After running the device codegen, you should use an FPGA compiler of your choice to compile smi-output together with your transformed source files located in kernel-bin-dir to build the bitstream which will be used when running the program.

Step 2: host code generation

After generating code for the device, you have to generate code for the host:

$ python codegen/main.py codegen-host <host-output> <kernel-metadata>

Parameters:

• host-output output file path where the host file will be created
• kernel-metadata list of file paths with metadata generated by device codegen (one per each program)

Running this script will create a header file at host-output that should be included by your host code. After running the host codegen, you should use a host compiler of your choice to compile your host code which should use the generated host-output.

Using the generated host header

The header file will provide an initialization function per each FPGA program that you have defined (according to the number of metadata files passed to host codegen or the number of used device source files the in CMake workflow). The function is called SMIInit_<program-name>. It should be invoked on the host side to configure all the SMI functionalities before running the FPGA application logic. The function has the following signature:

SMI_Comm SmiInit_<program-name>(
        int rank,
        int ranks_count,
        const char* program_path,
        const char* routing_dir,
        cl::Platform &platform,
        cl::Device &device,
        cl::Context &context,
        cl::Program &program,
        int fpga,
        std::vector<cl::Buffer> &buffers)

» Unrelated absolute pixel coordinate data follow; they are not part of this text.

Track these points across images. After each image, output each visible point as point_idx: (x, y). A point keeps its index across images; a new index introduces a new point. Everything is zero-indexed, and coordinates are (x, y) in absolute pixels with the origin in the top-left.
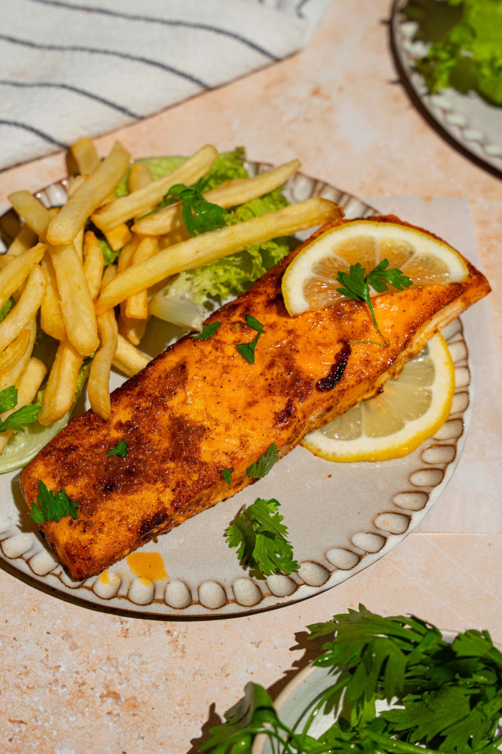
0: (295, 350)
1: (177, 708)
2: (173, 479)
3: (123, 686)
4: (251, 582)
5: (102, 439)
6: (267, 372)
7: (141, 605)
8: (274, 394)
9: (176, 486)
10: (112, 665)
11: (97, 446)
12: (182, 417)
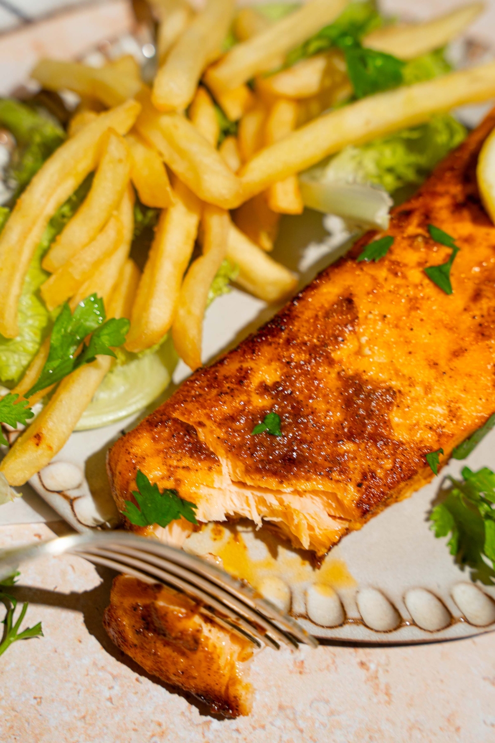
2: (355, 468)
6: (472, 306)
9: (362, 478)
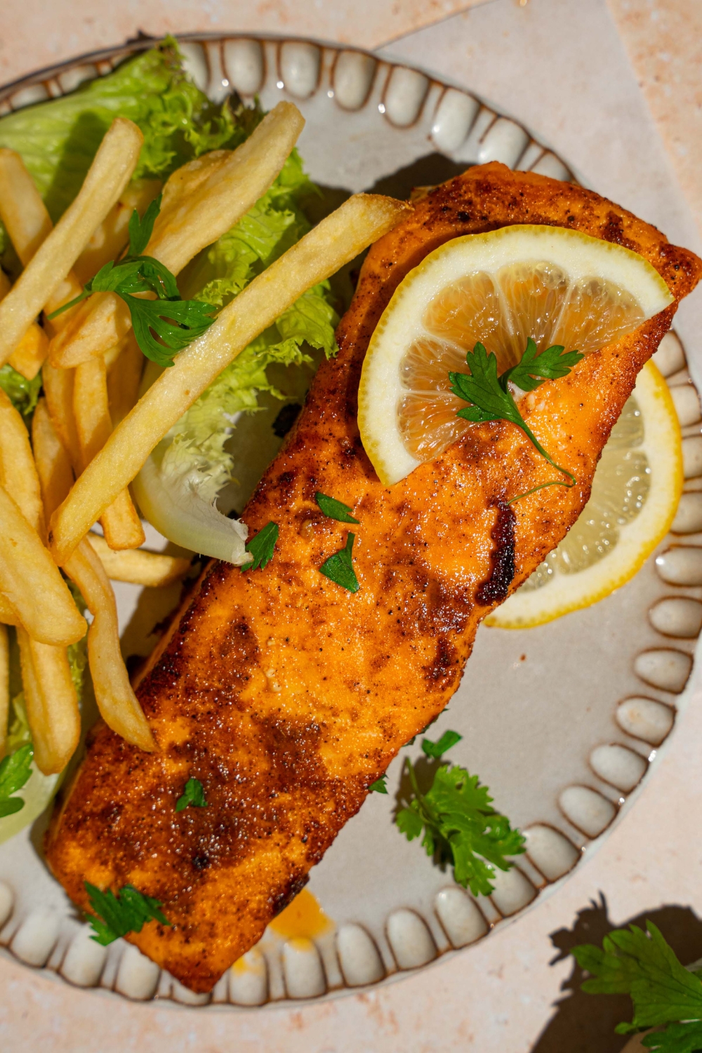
0: (419, 543)
2: (295, 820)
5: (155, 781)
6: (385, 597)
8: (411, 635)
9: (304, 831)
12: (273, 716)
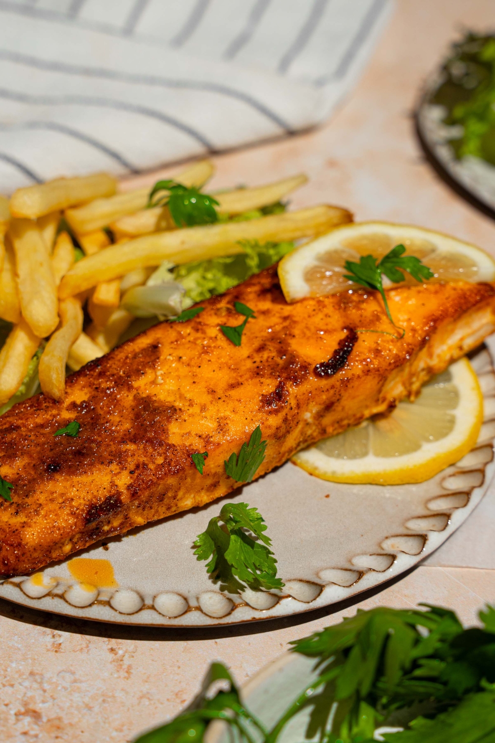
0: (290, 335)
1: (114, 734)
2: (132, 461)
3: (46, 705)
4: (221, 596)
5: (51, 418)
7: (79, 607)
9: (135, 468)
10: (36, 681)
11: (42, 426)
12: (149, 397)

The routing_dir should be a path to a directory containing the routing tables.

CMake workflow notes

routing_dir should be set to "smi-routes". Path to the generated host file will be smi_generated_host.c, so you should put the following line into your host code: #include <smi_generated_host.c>.

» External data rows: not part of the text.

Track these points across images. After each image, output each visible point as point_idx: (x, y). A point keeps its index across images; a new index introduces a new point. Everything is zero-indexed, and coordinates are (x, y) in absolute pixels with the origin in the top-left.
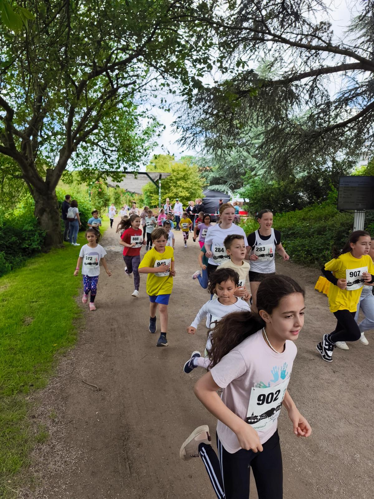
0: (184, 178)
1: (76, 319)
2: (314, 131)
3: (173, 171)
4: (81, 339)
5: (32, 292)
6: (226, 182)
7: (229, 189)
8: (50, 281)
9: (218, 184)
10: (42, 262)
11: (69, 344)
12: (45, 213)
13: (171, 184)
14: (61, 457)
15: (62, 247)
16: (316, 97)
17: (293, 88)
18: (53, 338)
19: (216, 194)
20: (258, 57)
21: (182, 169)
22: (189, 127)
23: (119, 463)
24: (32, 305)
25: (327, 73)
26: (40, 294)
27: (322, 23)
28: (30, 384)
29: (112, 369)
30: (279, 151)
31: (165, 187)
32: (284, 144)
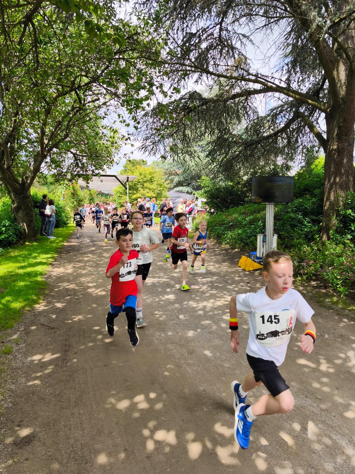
0: (151, 181)
3: (141, 174)
6: (190, 184)
7: (192, 190)
9: (183, 186)
11: (34, 304)
12: (20, 211)
15: (36, 240)
19: (181, 194)
21: (149, 173)
23: (59, 362)
31: (134, 188)
32: (229, 151)
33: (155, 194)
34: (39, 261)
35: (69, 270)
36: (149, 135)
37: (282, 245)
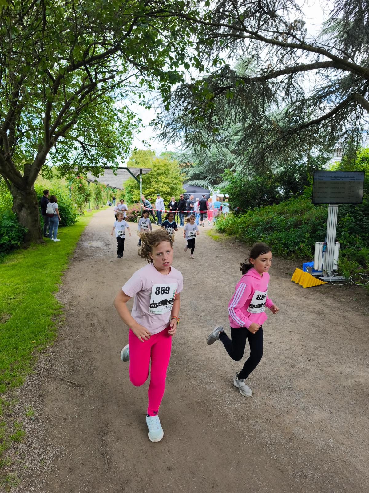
0: (165, 173)
1: (55, 315)
2: (290, 128)
3: (154, 166)
4: (60, 335)
5: (10, 289)
6: (207, 177)
7: (209, 184)
8: (30, 277)
9: (199, 179)
10: (21, 258)
11: (48, 340)
12: (23, 209)
13: (151, 180)
14: (38, 455)
15: (42, 243)
16: (292, 94)
17: (270, 86)
18: (31, 335)
19: (197, 189)
20: (236, 55)
21: (163, 165)
22: (169, 123)
23: (97, 459)
24: (9, 301)
25: (301, 71)
26: (18, 291)
27: (296, 21)
28: (7, 382)
29: (92, 365)
30: (257, 147)
31: (147, 182)
32: (261, 140)
33: (169, 188)
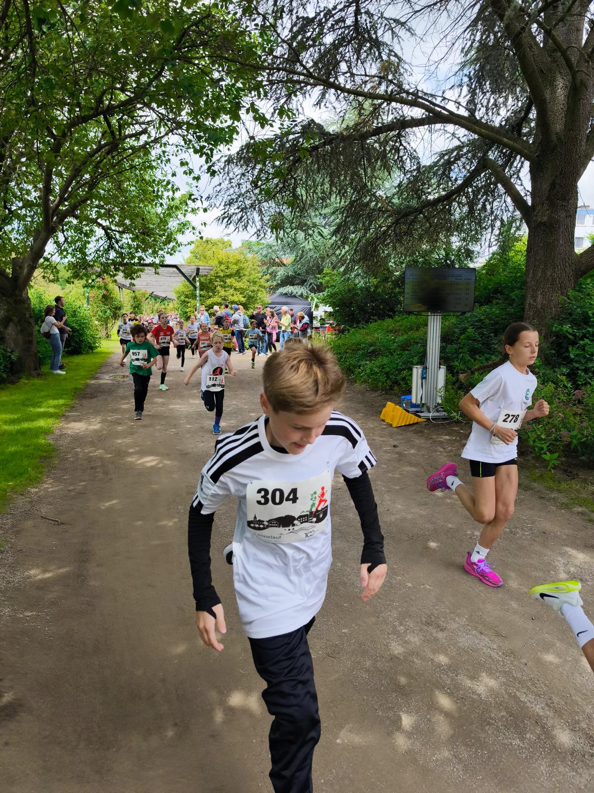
0: (238, 274)
3: (220, 263)
6: (305, 281)
7: (309, 292)
9: (293, 285)
10: (5, 395)
11: (31, 482)
12: (11, 324)
13: (216, 283)
15: (39, 375)
18: (8, 477)
19: (289, 300)
21: (234, 261)
23: (70, 579)
31: (208, 287)
32: (370, 224)
33: (244, 297)
34: (42, 410)
35: (95, 425)
36: (234, 197)
37: (454, 383)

Step 3: Routing table generation

To generate routing tables, you have to provide the topology file and the metadata produced by device codegen:

$ python codegen/main.py route <topology-file> <routing-dir> <kernel-metadata>

Parameters:

• topology-file path to the JSON file with FPGA topology
• routing-dir output directory where the routing tables will be created
• kernel-metadata list of file paths with metadata generated by device codegen (one per each program)

After running the script, routing-dir should contain a routing table for each channel of each FPGA in the topology file.

Note that changing the topology file and regenerating the routing tables does not require recompilation of device nor host code.

Step 4: Executing the program

After you have the compiled FPGA bitstream(s), the routing tables and the compiled host program, you have everything necessary to run the FPGA computation. Call the SMIInit function that corresponds to the program that you want to execute and start your own device kernels.